Work instructions
Pull out each line of the records holding the string "external".

[Page-level text extractions]
· · · · · · ·

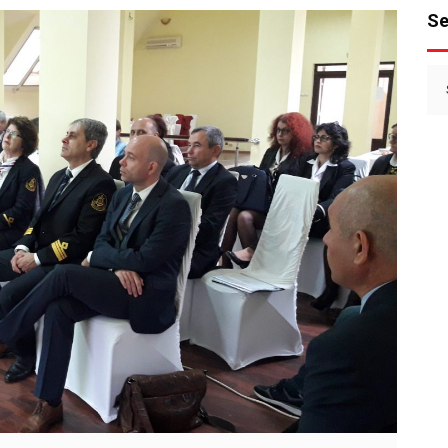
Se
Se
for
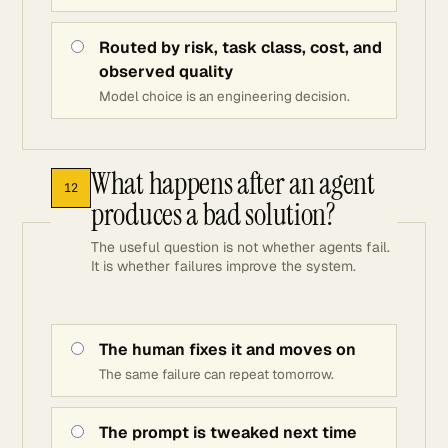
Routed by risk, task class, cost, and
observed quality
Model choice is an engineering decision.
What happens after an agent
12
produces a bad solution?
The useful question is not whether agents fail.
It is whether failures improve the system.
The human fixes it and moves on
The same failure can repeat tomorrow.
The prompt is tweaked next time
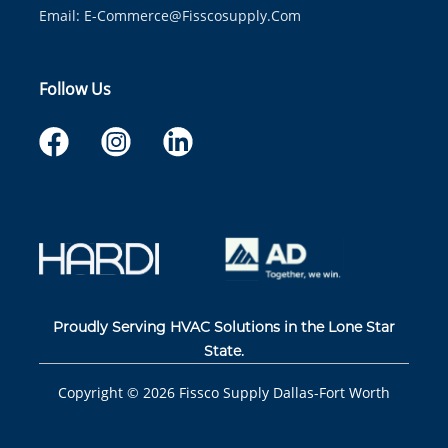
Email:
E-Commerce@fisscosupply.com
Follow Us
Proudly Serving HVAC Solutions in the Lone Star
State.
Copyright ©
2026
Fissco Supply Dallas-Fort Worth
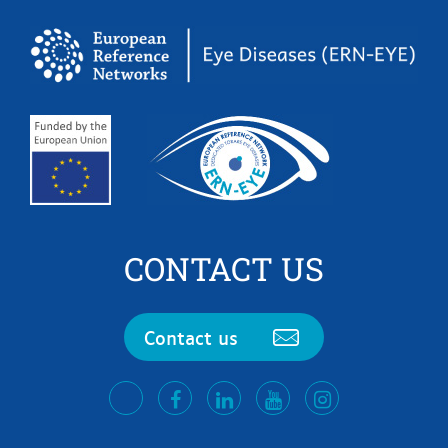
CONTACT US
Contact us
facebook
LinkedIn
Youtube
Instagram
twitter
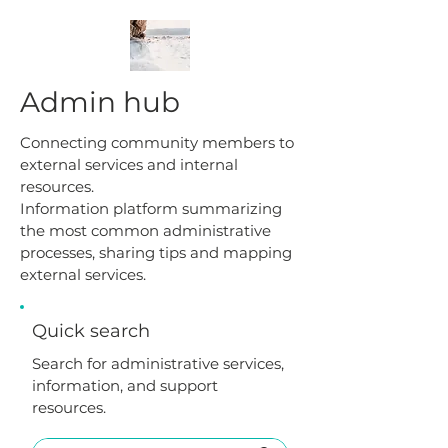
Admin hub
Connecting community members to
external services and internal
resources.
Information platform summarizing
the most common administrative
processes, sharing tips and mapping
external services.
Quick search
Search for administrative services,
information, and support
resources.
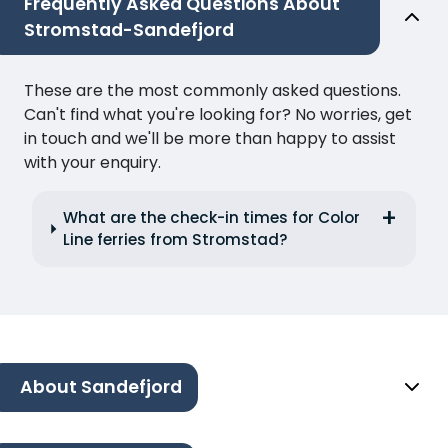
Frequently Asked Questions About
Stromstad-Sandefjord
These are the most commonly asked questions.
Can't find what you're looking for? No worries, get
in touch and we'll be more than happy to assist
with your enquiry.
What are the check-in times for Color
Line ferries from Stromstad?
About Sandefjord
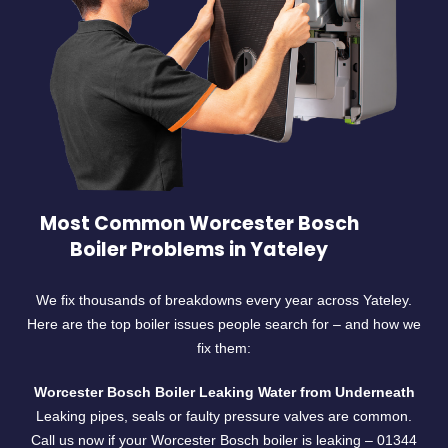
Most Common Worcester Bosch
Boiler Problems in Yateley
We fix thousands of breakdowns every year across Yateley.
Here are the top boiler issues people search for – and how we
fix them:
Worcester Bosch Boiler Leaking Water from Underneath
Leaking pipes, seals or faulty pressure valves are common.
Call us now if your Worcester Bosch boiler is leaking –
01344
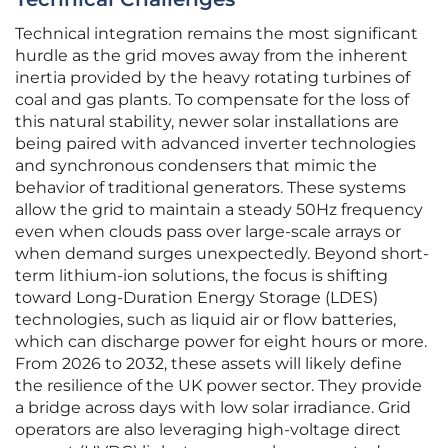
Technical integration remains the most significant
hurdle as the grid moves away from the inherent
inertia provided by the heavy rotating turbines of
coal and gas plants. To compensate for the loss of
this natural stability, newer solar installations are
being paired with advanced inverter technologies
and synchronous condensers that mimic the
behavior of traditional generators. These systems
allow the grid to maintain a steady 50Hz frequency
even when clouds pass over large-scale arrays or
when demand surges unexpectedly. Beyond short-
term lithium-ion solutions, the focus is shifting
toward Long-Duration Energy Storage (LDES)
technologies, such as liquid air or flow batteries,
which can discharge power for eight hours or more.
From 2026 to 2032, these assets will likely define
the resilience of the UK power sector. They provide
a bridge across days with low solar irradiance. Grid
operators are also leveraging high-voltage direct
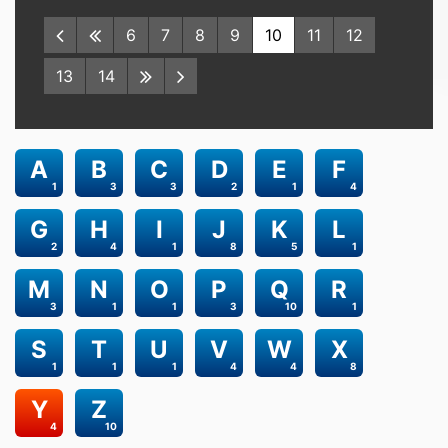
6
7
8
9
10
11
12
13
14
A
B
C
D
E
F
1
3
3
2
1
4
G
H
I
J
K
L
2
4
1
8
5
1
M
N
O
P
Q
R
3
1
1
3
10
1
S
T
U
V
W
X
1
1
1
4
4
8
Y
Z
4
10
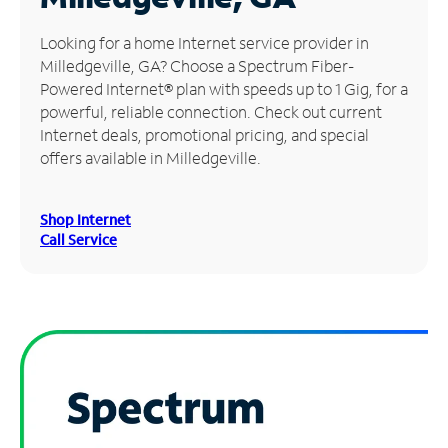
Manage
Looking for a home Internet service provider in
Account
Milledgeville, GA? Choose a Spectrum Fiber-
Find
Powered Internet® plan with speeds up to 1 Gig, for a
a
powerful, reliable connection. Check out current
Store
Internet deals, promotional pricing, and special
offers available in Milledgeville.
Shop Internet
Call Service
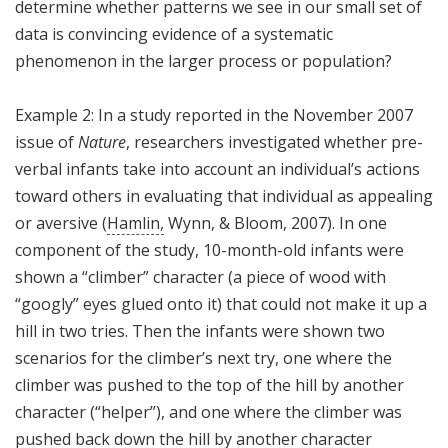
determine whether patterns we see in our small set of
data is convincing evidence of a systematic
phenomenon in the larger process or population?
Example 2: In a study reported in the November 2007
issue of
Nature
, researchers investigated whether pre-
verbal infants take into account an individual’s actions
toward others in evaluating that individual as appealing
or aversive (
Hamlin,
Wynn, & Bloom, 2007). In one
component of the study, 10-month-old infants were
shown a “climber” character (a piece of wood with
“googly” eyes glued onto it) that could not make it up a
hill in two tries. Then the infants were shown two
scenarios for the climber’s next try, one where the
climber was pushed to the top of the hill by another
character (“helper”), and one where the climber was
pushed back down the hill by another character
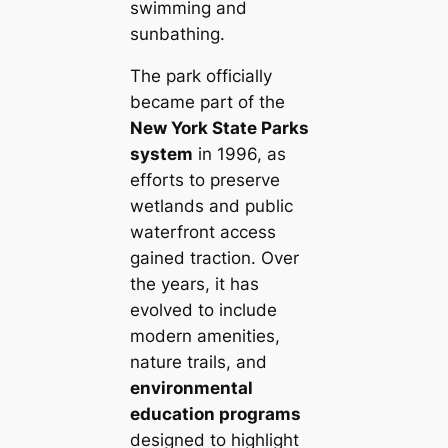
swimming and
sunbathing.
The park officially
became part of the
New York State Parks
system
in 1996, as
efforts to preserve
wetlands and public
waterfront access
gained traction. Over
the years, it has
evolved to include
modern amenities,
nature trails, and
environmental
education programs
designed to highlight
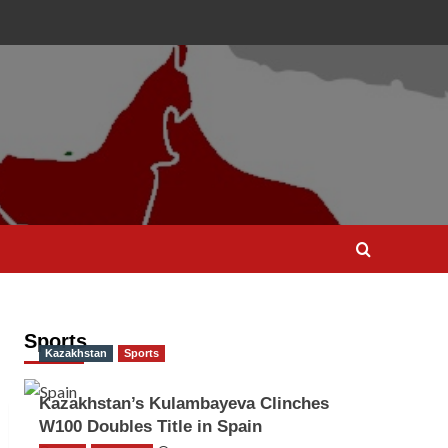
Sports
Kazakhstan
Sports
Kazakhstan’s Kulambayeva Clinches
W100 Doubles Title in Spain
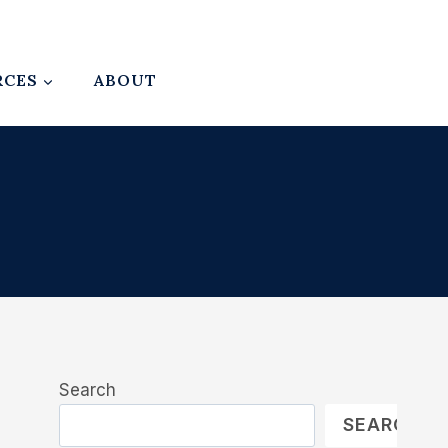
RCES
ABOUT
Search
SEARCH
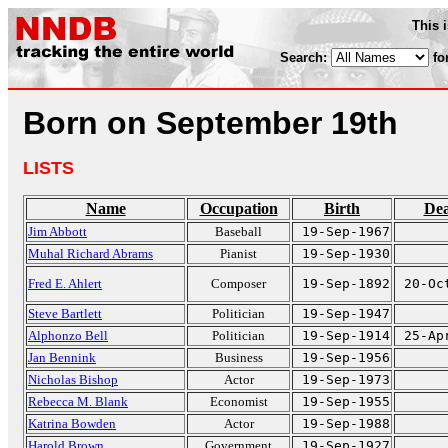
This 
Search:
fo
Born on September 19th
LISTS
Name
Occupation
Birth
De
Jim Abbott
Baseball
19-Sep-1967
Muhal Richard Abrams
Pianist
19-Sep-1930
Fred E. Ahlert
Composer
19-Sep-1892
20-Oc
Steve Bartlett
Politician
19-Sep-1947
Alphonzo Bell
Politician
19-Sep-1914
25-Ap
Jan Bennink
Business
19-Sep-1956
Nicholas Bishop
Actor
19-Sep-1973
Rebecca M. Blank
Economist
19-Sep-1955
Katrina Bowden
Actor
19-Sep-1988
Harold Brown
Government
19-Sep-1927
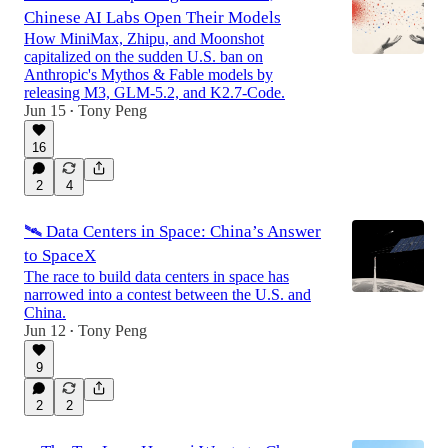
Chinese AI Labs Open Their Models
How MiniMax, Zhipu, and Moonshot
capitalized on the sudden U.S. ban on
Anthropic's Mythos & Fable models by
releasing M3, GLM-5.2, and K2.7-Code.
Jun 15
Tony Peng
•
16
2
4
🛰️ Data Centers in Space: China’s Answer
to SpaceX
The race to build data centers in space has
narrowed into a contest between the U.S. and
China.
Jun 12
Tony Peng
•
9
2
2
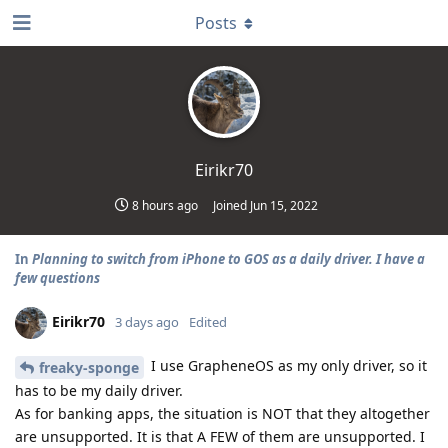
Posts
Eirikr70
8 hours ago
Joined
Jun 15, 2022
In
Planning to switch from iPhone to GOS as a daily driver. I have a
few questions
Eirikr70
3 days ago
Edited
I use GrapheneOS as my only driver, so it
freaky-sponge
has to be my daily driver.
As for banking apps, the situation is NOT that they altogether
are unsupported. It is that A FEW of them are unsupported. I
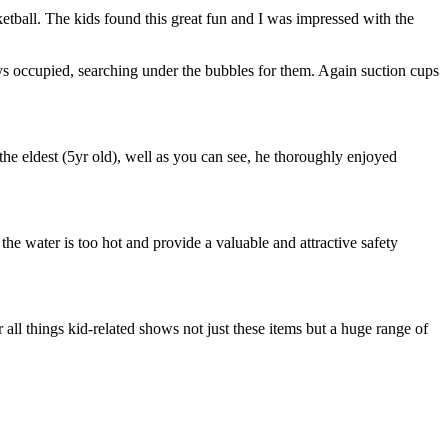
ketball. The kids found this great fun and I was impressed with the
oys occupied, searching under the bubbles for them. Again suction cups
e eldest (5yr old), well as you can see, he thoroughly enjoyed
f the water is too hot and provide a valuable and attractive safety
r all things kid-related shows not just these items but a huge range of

· · · · · · ·

Reply
external services and internal
external services.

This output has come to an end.